BW-301c · Module 3
Multi-Author Summaries
5 min read
A multi-author document has five contributors and one executive summary. The summary reads in one voice. This is the goal. In practice, multi-author executive summaries often read as a diplomatic compromise between five different writing styles and five different priorities — each contributor's section gets equal billing, the strongest argument gets diluted because someone else's section needed to be represented, and the result is a summary that is fair to the team and useless to the reader.
Synthesis is not aggregation. Synthesizing five contributors'arguments into one coherent executive summary is a distinct skill from writing any of the contributing sections.
- Designate One Writer The executive summary should be written by one person. That person reads all contributions, understands the full argument, and writes a summary that represents the conclusion of the work — not the conclusion of each section in sequence. This person is not a co-author of the summary. They are the editor who produces a document from source material. The contributors review for accuracy, not for equal representation.
- Establish the Thesis Before Writing Before any contributor writes a word of their section, the team should agree on the thesis — the single overarching claim the document supports. The thesis is the organizing principle of the executive summary. Every section of the body provides evidence for the thesis. The summary presents the thesis and the primary evidence. If the team cannot agree on a thesis before writing, the body will contain conflicting arguments and the summary will be a committee product: internally consistent with nobody and externally useful to no one.

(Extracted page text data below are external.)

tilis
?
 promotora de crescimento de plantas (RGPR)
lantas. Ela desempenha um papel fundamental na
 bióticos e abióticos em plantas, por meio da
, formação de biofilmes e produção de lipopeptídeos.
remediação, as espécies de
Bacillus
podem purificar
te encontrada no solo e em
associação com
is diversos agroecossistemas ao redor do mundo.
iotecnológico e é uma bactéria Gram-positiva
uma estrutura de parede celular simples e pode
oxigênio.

- Review for One Voice, Not Consensus The review process for multi-author executive summaries has one question: does this summary accurately represent the argument? It does not have the question: is my section adequately represented? A contributor whose section's finding appears in one sentence of the summary should accept that sentence if it accurately represents the finding. The summary's loyalty is to the argument, not to the contributors. This is a political challenge in most organizations. It is also the difference between a summary that works and one that does not.